Tareas del ejercicio =>
1) Según la reseña del concierto de Pulp, ¿a qué hora comenzó la jornada?
2) Transcriba el pasaje de la reseña del concierto de Pulp que va desde "El 08 de junio" hasta "siguen siendo himnos.".

Texto del ejercicio =>

El 08 de junio nuevamente el Britpop se tomaba la ciudad de Santiago, y si bien no fue con la masividad e histeria provocada por la reunión de los hermanos Gallagher el año pasado, si lo hacía con el estilo elegante y particular que Pulp siempre ha logrado imponer en su carrera, sobretodo en medio de los noventas donde vivió su mayor apogeo gracias a icónicos discos y singles que aún hoy siguen siendo himnos.
La jornada comenzó puntualmente a las 19:30 horas, momento en que los nacionales Solar comenzaban su show de media hora, un puñado de canciones con el cual Alejandro Gomez y compañía demostraron ser un complemento perfecto para la noche gracias a una propuesta sonora potente que toma melodías de diversas fuentes arraigadas a la música alternativa que dio cabida a temas inolvidables como «Sábado» y «Por costumbre».

Extractos de registros =>

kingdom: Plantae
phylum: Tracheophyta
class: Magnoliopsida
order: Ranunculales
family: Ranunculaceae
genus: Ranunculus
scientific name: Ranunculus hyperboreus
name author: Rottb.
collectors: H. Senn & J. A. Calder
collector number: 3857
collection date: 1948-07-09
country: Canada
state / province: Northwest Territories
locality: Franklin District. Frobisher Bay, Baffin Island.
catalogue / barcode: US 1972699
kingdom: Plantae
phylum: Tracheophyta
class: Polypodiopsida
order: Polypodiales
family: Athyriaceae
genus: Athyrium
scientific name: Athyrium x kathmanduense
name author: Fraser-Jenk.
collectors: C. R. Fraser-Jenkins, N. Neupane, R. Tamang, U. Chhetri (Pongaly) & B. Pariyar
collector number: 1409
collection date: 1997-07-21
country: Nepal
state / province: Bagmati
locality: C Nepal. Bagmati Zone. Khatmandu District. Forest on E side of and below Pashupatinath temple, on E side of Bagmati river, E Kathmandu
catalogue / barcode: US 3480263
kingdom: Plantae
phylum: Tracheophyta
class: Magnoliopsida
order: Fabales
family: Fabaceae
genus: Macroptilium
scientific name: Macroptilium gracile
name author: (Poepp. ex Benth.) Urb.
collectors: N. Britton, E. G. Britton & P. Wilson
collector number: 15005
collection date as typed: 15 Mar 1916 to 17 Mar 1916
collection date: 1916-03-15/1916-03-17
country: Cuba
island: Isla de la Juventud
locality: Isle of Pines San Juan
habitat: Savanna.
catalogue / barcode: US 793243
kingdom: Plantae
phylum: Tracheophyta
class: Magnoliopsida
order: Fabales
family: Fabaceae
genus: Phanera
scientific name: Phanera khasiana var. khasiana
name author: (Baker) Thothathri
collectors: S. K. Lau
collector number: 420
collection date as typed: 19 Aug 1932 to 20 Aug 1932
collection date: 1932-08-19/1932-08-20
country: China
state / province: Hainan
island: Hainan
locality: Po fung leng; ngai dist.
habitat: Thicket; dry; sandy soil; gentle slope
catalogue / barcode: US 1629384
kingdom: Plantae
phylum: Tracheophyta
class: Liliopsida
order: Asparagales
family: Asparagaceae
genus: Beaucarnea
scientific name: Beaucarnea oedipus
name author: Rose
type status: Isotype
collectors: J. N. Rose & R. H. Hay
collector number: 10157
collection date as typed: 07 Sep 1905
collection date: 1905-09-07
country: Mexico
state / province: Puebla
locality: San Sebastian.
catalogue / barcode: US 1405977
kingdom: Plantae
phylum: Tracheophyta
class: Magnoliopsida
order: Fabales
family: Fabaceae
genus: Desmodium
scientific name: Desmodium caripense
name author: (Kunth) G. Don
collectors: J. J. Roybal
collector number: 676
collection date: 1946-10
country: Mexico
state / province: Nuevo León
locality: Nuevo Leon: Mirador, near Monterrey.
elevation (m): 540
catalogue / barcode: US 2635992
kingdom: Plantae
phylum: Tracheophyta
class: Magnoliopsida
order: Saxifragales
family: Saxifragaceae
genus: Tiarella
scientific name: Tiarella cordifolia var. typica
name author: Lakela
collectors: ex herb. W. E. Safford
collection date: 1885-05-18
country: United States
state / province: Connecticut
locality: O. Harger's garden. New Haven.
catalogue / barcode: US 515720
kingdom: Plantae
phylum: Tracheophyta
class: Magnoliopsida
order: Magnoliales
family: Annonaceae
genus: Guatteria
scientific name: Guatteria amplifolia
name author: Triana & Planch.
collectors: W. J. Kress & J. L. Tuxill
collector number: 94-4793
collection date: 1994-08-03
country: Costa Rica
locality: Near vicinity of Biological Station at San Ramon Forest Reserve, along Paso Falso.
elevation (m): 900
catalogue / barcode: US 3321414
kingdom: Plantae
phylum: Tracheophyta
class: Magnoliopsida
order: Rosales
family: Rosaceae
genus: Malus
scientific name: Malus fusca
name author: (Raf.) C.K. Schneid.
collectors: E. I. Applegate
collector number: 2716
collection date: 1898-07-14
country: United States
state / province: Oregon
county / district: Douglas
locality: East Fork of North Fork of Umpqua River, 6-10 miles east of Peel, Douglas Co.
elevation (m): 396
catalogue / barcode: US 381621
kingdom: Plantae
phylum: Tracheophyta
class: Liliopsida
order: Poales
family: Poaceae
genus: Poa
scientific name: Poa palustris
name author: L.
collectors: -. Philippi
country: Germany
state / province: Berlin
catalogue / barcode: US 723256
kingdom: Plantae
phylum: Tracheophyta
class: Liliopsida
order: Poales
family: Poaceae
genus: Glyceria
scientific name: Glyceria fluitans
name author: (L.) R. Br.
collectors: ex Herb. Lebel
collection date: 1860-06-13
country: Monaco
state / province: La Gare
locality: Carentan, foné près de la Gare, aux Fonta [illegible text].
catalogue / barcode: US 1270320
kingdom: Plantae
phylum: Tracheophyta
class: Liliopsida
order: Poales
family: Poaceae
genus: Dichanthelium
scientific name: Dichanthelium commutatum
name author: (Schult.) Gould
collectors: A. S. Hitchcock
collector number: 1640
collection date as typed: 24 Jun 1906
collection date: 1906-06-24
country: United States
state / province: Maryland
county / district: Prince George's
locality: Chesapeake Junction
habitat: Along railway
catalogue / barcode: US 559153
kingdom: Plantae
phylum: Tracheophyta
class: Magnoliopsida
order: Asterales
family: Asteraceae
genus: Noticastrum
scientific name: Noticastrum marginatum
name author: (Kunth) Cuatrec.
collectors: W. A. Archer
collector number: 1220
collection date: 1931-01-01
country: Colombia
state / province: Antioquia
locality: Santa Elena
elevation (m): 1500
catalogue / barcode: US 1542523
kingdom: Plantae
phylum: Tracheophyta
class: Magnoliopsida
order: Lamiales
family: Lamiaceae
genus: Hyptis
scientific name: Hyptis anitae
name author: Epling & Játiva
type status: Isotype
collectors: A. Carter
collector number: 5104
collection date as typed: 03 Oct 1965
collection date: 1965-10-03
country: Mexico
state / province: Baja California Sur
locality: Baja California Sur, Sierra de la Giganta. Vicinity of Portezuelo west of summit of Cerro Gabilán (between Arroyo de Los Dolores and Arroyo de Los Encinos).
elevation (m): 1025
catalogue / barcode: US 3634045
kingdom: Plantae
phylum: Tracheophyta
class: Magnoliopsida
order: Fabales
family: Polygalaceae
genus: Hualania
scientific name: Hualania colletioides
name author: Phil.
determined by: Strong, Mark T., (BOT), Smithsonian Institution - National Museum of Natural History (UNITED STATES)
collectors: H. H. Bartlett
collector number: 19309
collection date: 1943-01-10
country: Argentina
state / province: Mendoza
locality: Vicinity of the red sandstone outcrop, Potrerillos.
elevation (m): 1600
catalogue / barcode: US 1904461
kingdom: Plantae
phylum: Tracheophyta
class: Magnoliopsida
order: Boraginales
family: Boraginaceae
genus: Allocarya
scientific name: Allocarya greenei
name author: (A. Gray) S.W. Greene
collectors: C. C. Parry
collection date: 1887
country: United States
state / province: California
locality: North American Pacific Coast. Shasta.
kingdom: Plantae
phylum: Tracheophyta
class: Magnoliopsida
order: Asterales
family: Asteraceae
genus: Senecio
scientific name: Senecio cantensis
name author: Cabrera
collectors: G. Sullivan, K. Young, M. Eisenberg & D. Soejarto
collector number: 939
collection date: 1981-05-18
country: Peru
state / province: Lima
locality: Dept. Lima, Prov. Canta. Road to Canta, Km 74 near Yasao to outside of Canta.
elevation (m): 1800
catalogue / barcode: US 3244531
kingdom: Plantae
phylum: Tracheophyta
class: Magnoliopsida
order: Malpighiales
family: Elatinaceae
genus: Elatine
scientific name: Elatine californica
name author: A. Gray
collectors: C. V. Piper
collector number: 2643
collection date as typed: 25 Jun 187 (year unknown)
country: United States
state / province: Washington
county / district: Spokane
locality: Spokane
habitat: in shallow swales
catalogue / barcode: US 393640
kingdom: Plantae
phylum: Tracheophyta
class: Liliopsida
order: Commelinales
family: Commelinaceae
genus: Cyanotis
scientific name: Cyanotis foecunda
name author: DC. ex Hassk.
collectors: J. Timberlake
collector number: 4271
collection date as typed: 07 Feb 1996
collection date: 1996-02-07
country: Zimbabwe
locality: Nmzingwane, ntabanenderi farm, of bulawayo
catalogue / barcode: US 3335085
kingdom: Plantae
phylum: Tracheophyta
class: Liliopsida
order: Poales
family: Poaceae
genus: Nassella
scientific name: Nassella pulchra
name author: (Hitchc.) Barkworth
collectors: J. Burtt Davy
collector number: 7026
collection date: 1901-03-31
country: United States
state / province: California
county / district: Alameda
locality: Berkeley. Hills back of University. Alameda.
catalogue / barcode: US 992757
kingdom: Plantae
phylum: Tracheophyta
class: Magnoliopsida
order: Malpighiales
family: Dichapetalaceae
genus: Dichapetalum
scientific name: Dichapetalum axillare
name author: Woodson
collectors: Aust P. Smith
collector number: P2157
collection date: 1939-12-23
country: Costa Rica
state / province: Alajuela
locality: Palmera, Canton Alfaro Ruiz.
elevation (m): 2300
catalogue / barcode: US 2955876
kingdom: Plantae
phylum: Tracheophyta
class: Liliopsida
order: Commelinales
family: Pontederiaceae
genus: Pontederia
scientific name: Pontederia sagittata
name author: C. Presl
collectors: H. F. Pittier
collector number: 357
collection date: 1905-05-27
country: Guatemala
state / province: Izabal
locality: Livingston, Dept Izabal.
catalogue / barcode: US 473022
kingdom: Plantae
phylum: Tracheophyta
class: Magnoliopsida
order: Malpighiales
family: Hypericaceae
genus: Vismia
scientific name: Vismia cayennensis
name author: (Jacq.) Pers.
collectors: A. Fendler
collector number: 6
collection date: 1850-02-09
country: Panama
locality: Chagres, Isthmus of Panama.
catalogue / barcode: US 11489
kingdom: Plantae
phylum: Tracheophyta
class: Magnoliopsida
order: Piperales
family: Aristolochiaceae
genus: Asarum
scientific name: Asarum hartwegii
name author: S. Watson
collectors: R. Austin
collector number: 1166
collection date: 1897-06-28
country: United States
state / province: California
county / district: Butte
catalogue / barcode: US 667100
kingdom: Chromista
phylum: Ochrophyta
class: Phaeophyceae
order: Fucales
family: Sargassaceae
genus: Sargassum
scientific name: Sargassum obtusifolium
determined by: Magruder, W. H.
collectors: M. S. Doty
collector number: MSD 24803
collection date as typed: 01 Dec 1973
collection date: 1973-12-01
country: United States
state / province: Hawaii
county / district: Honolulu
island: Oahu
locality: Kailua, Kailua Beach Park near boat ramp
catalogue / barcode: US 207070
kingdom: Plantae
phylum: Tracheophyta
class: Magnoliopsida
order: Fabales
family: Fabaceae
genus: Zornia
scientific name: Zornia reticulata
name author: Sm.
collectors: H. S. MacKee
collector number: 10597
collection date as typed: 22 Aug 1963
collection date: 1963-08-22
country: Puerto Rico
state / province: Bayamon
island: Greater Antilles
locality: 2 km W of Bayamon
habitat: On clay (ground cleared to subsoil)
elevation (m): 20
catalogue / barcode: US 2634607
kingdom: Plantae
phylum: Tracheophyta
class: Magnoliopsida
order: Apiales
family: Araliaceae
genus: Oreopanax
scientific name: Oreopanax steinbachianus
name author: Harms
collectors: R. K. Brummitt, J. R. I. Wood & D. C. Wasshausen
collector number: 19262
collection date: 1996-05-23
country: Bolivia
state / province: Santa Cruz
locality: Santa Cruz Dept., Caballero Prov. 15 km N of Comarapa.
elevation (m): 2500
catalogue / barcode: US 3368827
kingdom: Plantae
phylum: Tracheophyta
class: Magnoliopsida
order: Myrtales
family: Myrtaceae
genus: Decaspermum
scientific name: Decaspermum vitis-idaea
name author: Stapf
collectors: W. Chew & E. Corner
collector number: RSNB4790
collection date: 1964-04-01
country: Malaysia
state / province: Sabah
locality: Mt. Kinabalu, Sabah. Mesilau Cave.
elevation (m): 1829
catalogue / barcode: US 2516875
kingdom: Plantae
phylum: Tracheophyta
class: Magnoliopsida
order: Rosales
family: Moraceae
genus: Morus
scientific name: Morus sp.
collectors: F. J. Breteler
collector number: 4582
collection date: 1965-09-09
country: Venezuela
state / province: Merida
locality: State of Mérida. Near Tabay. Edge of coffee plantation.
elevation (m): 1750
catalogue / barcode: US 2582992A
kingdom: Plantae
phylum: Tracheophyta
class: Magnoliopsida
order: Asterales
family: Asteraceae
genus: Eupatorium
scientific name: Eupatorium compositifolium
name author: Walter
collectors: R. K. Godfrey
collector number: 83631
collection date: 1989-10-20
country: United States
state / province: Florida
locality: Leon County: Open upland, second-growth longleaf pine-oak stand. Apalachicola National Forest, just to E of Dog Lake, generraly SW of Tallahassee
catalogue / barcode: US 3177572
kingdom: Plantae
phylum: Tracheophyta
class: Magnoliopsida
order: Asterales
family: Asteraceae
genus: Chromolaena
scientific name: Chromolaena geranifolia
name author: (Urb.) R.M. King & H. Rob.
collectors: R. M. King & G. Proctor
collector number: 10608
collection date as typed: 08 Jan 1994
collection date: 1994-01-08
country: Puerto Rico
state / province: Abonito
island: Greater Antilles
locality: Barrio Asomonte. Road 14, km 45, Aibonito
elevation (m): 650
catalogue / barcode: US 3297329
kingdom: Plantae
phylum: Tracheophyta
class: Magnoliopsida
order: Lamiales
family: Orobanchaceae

Resultados del ejercicio =>
1) A las 19:30 horas.

2)
El 08 de junio nuevamente el Britpop se tomaba la ciudad de Santiago, y si bien no fue con la masividad e histeria provocada por la reunión de los hermanos Gallagher el año pasado, si lo hacía con el estilo elegante y particular que Pulp siempre ha logrado imponer en su carrera, sobretodo en medio de los noventas donde vivió su mayor apogeo gracias a icónicos discos y singles que aún hoy siguen siendo himnos.